─── MATERIAL FOR THE TASK

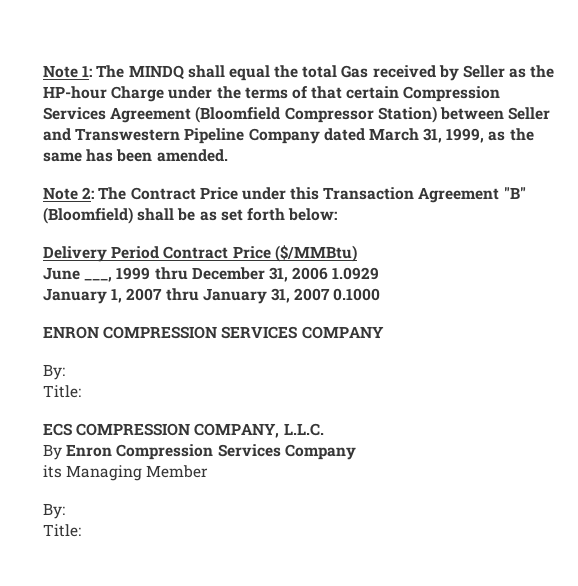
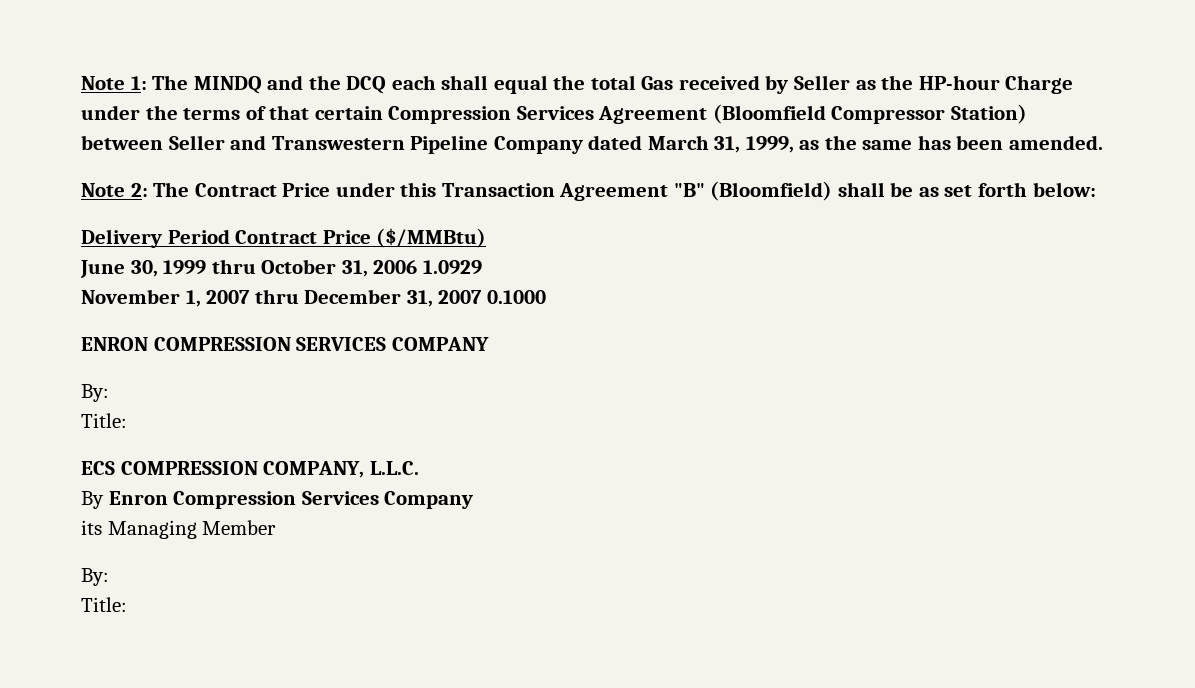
(184, 72) none -> [267,75,436,94] and the DCQ each
[84,277,113,282] ___, -> [130,260,158,277] 30,
[191,267,265,280] December -> [261,259,337,274] October
[43,288,107,304] January -> [81,289,180,304] November
[202,288,267,304] January -> [304,289,402,304] December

──────

PROBLEM DESCRIPTION -
Your copy should match the records word for word, with the pictures removed.

RESPONSE BOX -
(184, 72) none -> [267,75,436,94] and the DCQ each
[84,277,113,282] ___, -> [130,260,158,277] 30,
[191,267,265,280] December -> [261,259,337,274] October
[43,288,107,304] January -> [81,289,180,304] November
[202,288,267,304] January -> [304,289,402,304] December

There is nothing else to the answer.